> [Objective] Reproduce the records from the line containing "line at (1515, 70): none -> present" through the line containing "line at (398, 2143): present -> none", with every instance of "present" changed to "shown" and nothing else altered.

> [Data listing]
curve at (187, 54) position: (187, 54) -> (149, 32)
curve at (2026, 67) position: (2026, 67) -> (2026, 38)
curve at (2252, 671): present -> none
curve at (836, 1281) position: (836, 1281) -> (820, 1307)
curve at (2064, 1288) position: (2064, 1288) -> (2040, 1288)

--

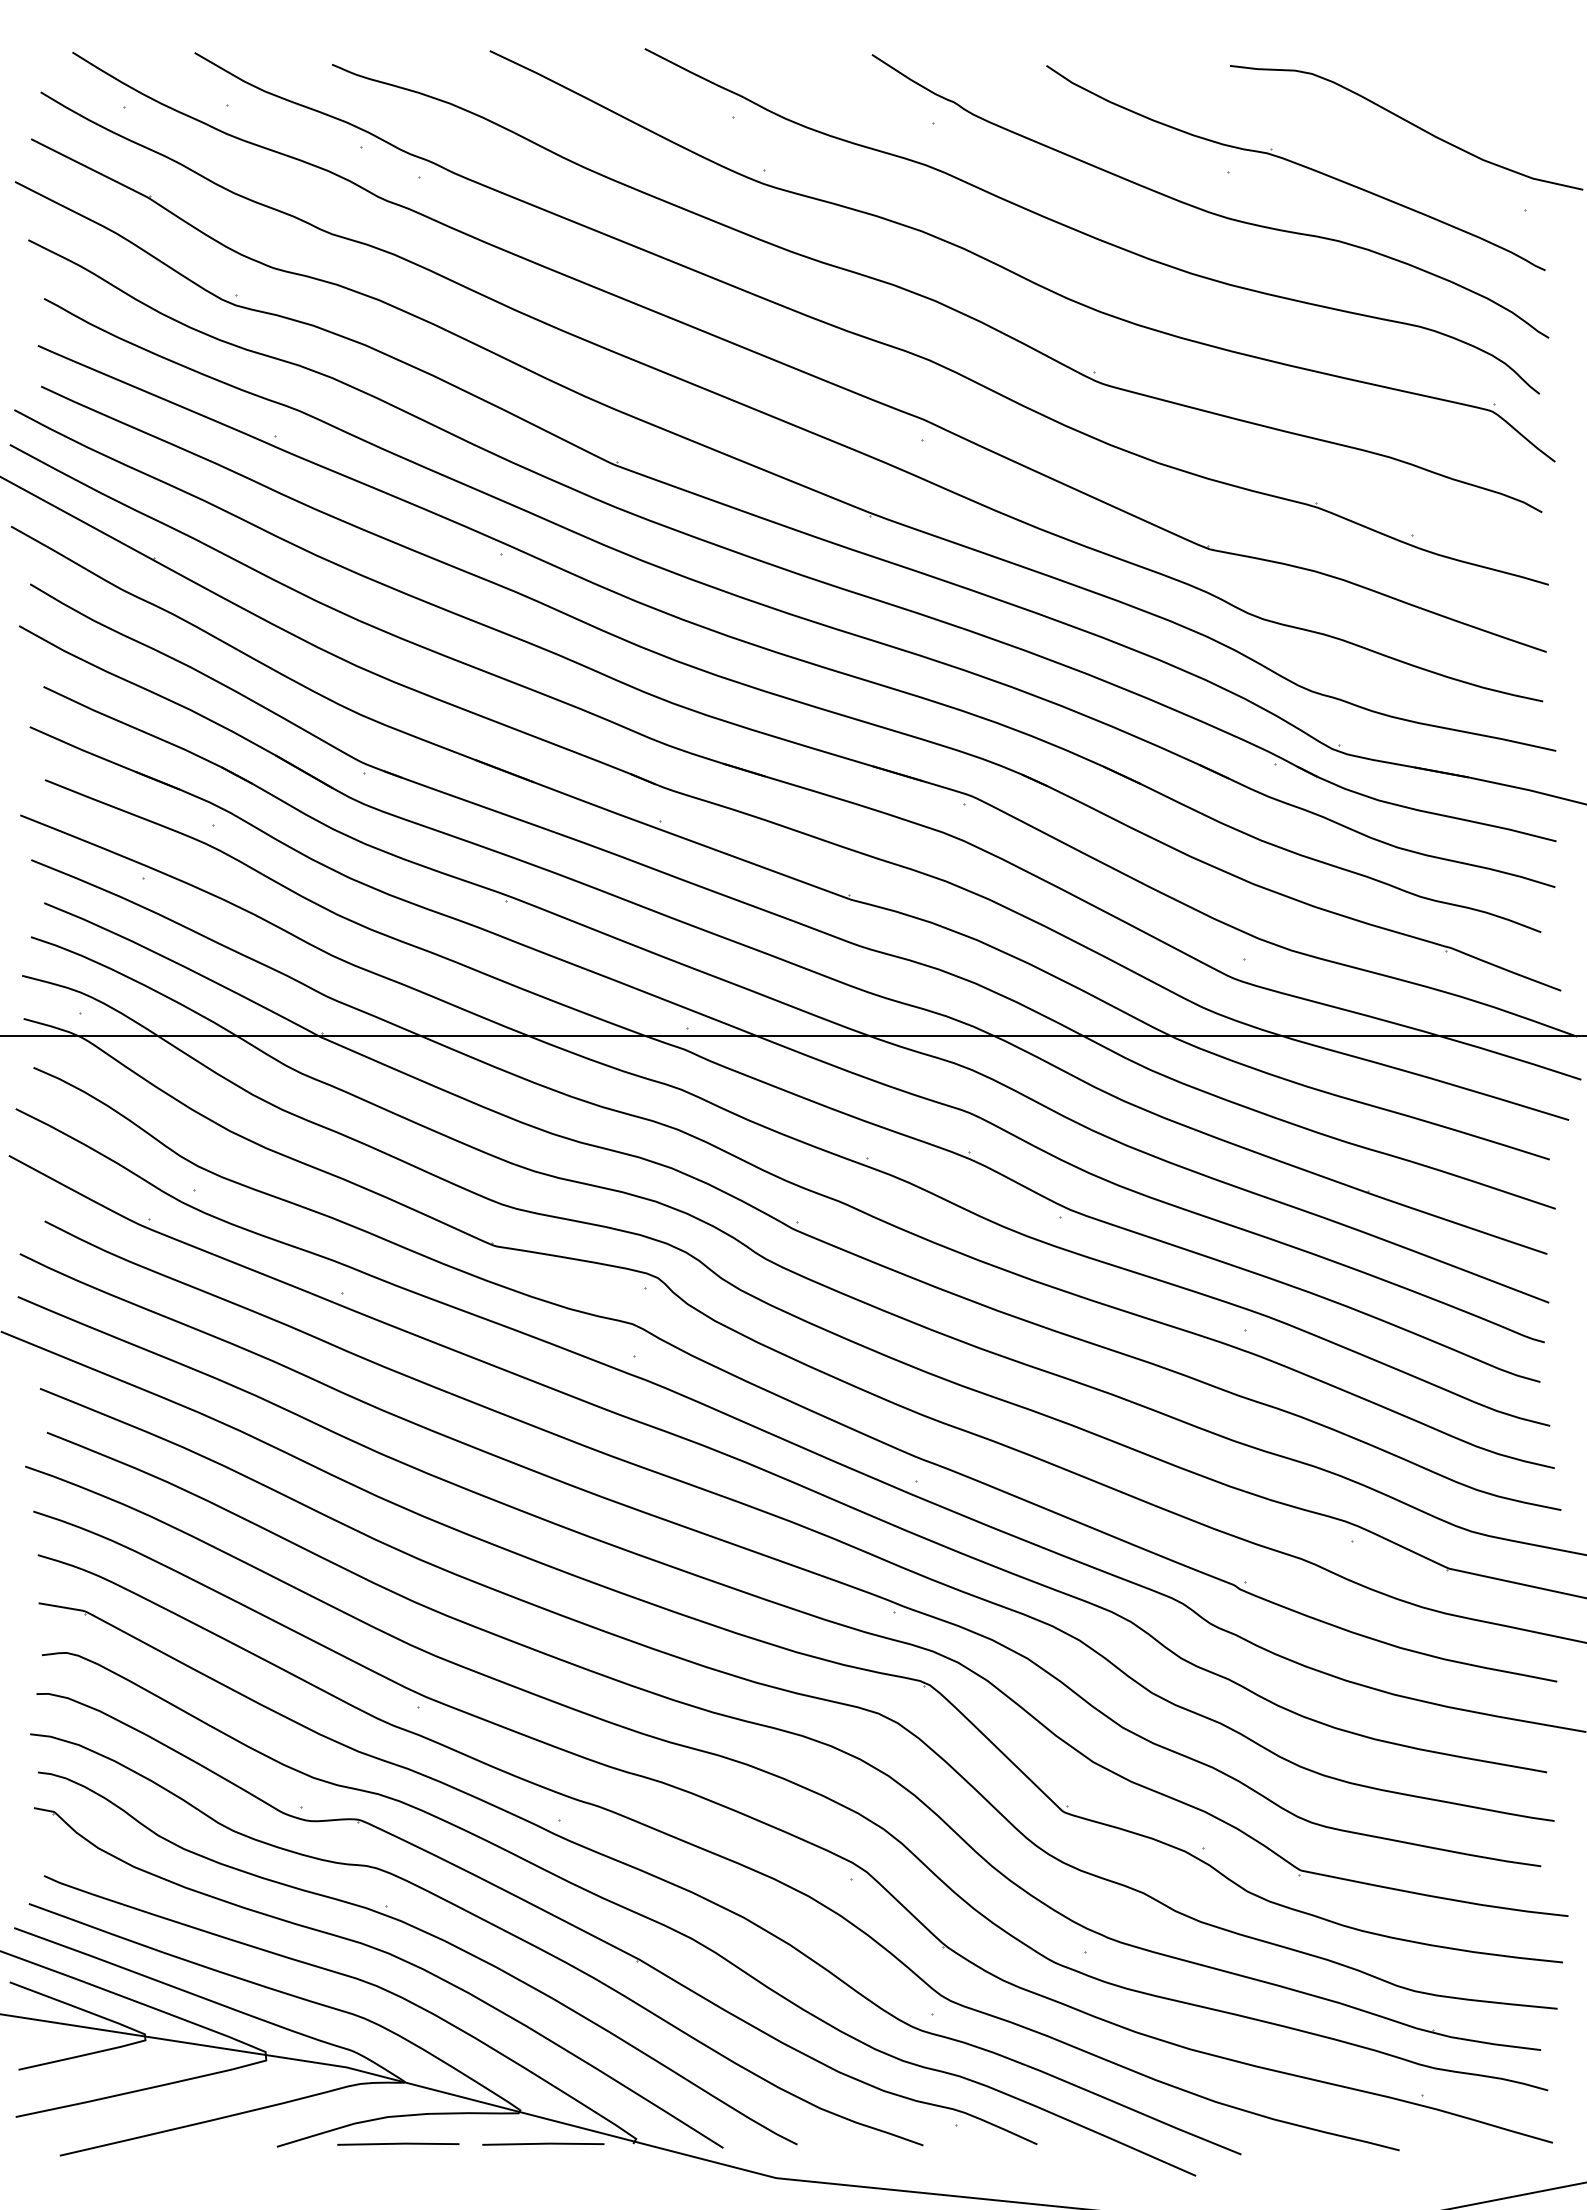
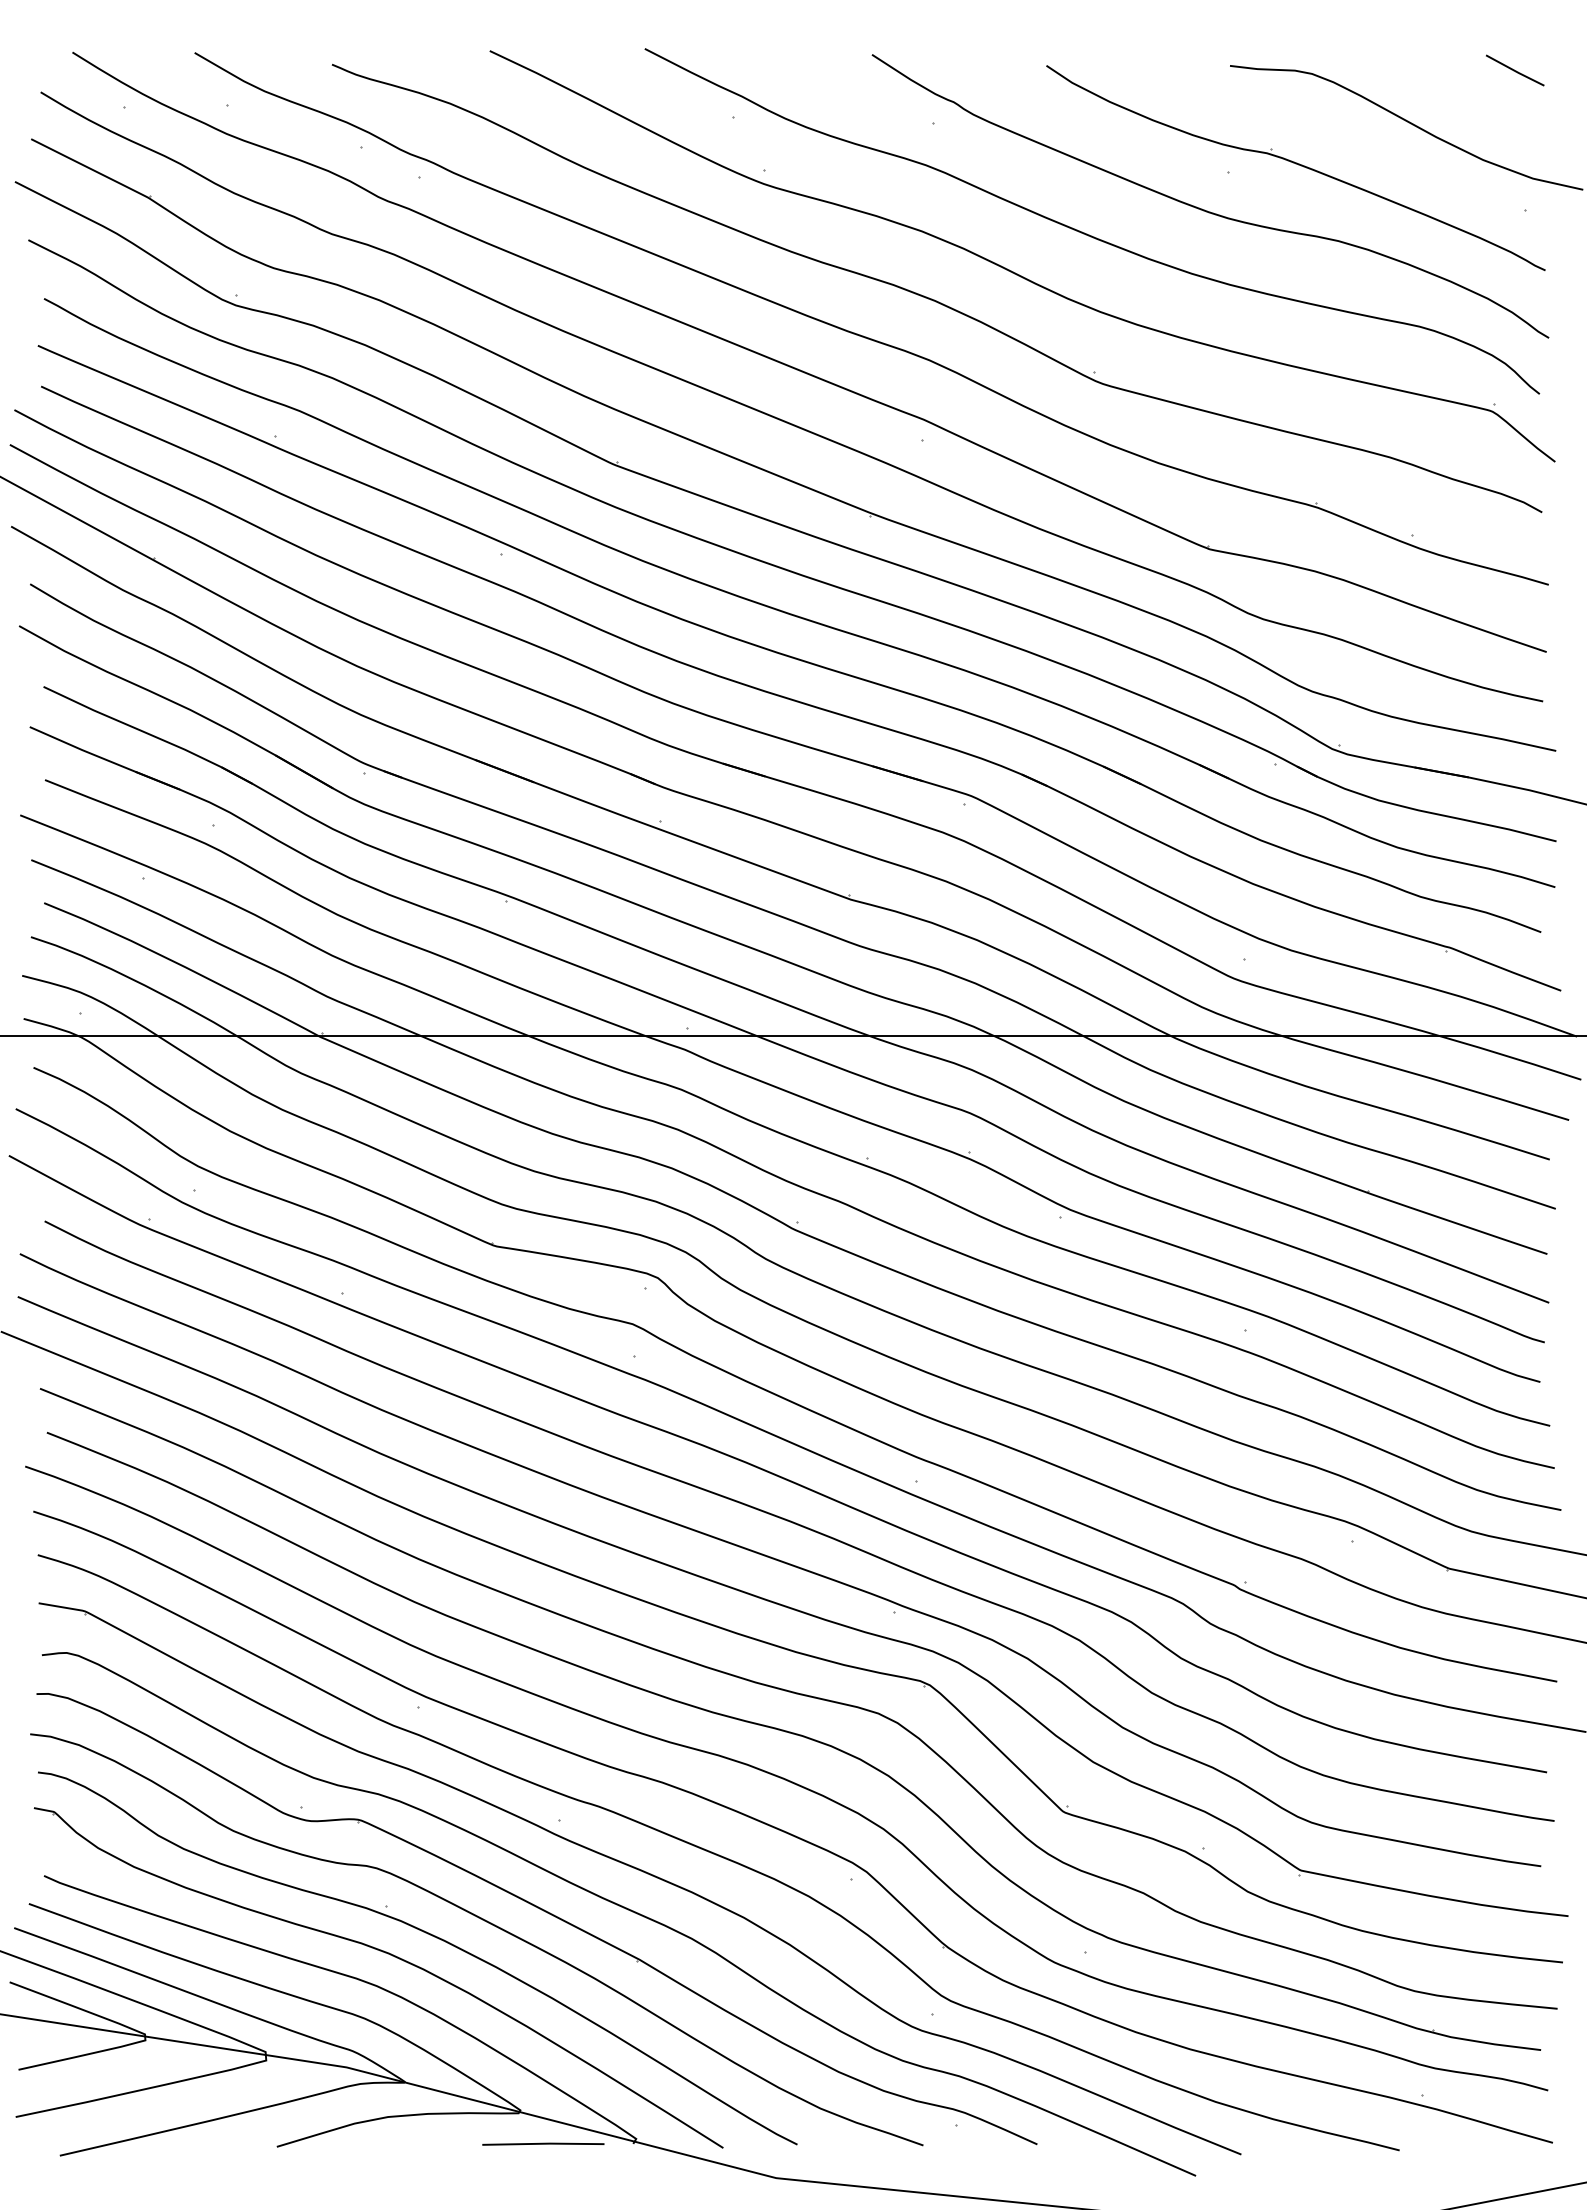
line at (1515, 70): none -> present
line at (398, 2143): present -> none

> [Completed exercise]
line at (1515, 70): none -> shown
line at (398, 2143): shown -> none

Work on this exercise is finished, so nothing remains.